■ To do
Omit every picture, then give all the entries again exactly.

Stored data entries
>>

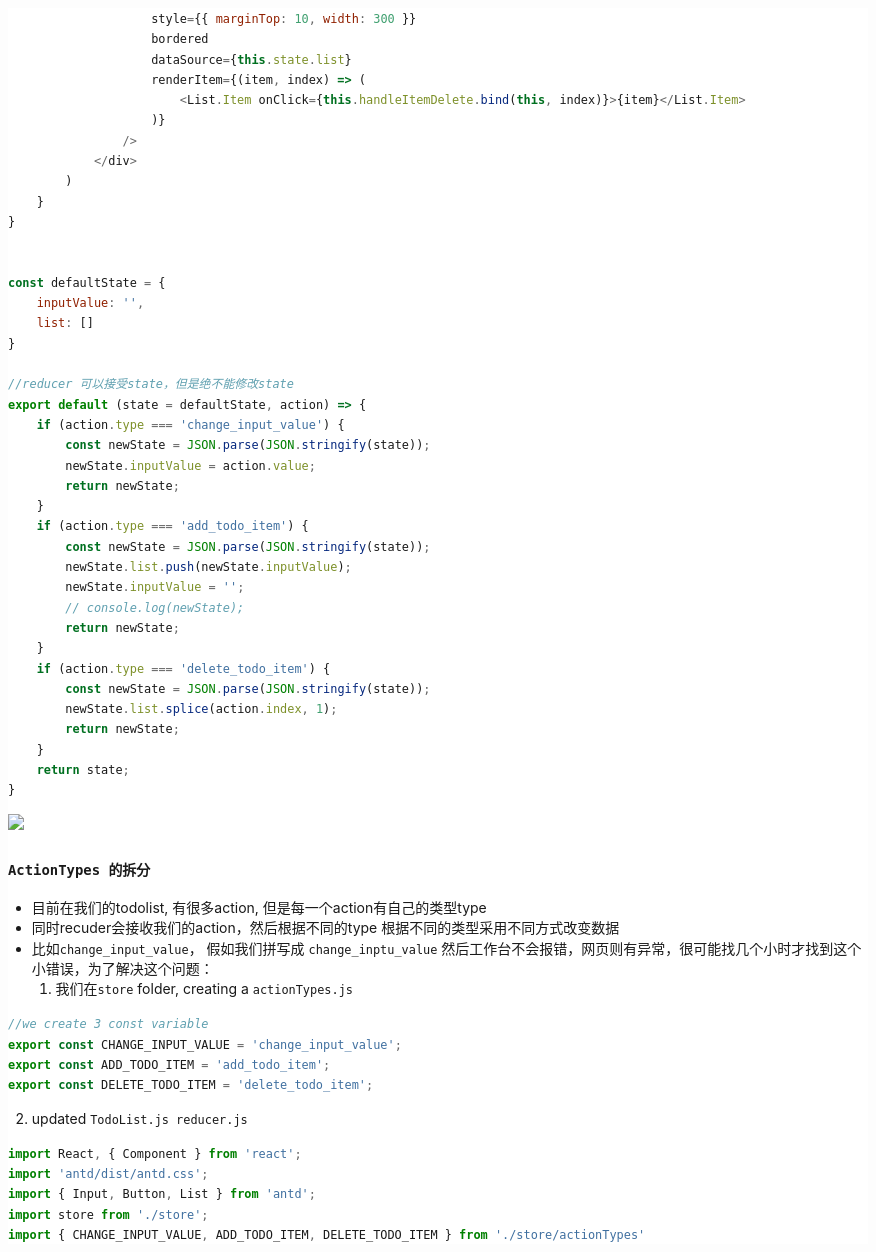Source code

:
```js
                    style={{ marginTop: 10, width: 300 }}
                    bordered
                    dataSource={this.state.list}
                    renderItem={(item, index) => (
                        <List.Item onClick={this.handleItemDelete.bind(this, index)}>{item}</List.Item>
                    )}
                />
            </div>
        )
    }
}


const defaultState = {
    inputValue: '',
    list: []
}

//reducer 可以接受state，但是绝不能修改state
export default (state = defaultState, action) => {
    if (action.type === 'change_input_value') {
        const newState = JSON.parse(JSON.stringify(state));
        newState.inputValue = action.value;
        return newState;
    }
    if (action.type === 'add_todo_item') {
        const newState = JSON.parse(JSON.stringify(state));
        newState.list.push(newState.inputValue);
        newState.inputValue = '';
        // console.log(newState);
        return newState;
    }
    if (action.type === 'delete_todo_item') {
        const newState = JSON.parse(JSON.stringify(state));
        newState.list.splice(action.index, 1);
        return newState;
    }
    return state;
}
```
![](img/2.gif)



### `ActionTypes 的拆分`
- 目前在我们的todolist, 有很多action, 但是每一个action有自己的类型type
- 同时recuder会接收我们的action，然后根据不同的type 根据不同的类型采用不同方式改变数据
- 比如`change_input_value`， 假如我们拼写成 `change_inptu_value` 然后工作台不会报错，网页则有异常，很可能找几个小时才找到这个小错误，为了解决这个问题：
  1. 我们在`store` folder, creating a `actionTypes.js` 
```js
//we create 3 const variable
export const CHANGE_INPUT_VALUE = 'change_input_value'; 
export const ADD_TODO_ITEM = 'add_todo_item'; 
export const DELETE_TODO_ITEM = 'delete_todo_item'; 
```
  2. updated `TodoList.js reducer.js`
```js
import React, { Component } from 'react';
import 'antd/dist/antd.css';
import { Input, Button, List } from 'antd';
import store from './store';
import { CHANGE_INPUT_VALUE, ADD_TODO_ITEM, DELETE_TODO_ITEM } from './store/actionTypes'

```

<<

■ Solved problem
Source code

:
```js
                    style={{ marginTop: 10, width: 300 }}
                    bordered
                    dataSource={this.state.list}
                    renderItem={(item, index) => (
                        <List.Item onClick={this.handleItemDelete.bind(this, index)}>{item}</List.Item>
                    )}
                />
            </div>
        )
    }
}


const defaultState = {
    inputValue: '',
    list: []
}

//reducer 可以接受state，但是绝不能修改state
export default (state = defaultState, action) => {
    if (action.type === 'change_input_value') {
        const newState = JSON.parse(JSON.stringify(state));
        newState.inputValue = action.value;
        return newState;
    }
    if (action.type === 'add_todo_item') {
        const newState = JSON.parse(JSON.stringify(state));
        newState.list.push(newState.inputValue);
        newState.inputValue = '';
        // console.log(newState);
        return newState;
    }
    if (action.type === 'delete_todo_item') {
        const newState = JSON.parse(JSON.stringify(state));
        newState.list.splice(action.index, 1);
        return newState;
    }
    return state;
}
```
![](img/2.gif)



### `ActionTypes 的拆分`
- 目前在我们的todolist, 有很多action, 但是每一个action有自己的类型type
- 同时recuder会接收我们的action，然后根据不同的type 根据不同的类型采用不同方式改变数据
- 比如`change_input_value`， 假如我们拼写成 `change_inptu_value` 然后工作台不会报错，网页则有异常，很可能找几个小时才找到这个小错误，为了解决这个问题：
  1. 我们在`store` folder, creating a `actionTypes.js` 
```js
//we create 3 const variable
export const CHANGE_INPUT_VALUE = 'change_input_value'; 
export const ADD_TODO_ITEM = 'add_todo_item'; 
export const DELETE_TODO_ITEM = 'delete_todo_item'; 
```
  2. updated `TodoList.js reducer.js`
```js
import React, { Component } from 'react';
import 'antd/dist/antd.css';
import { Input, Button, List } from 'antd';
import store from './store';
import { CHANGE_INPUT_VALUE, ADD_TODO_ITEM, DELETE_TODO_ITEM } from './store/actionTypes'

```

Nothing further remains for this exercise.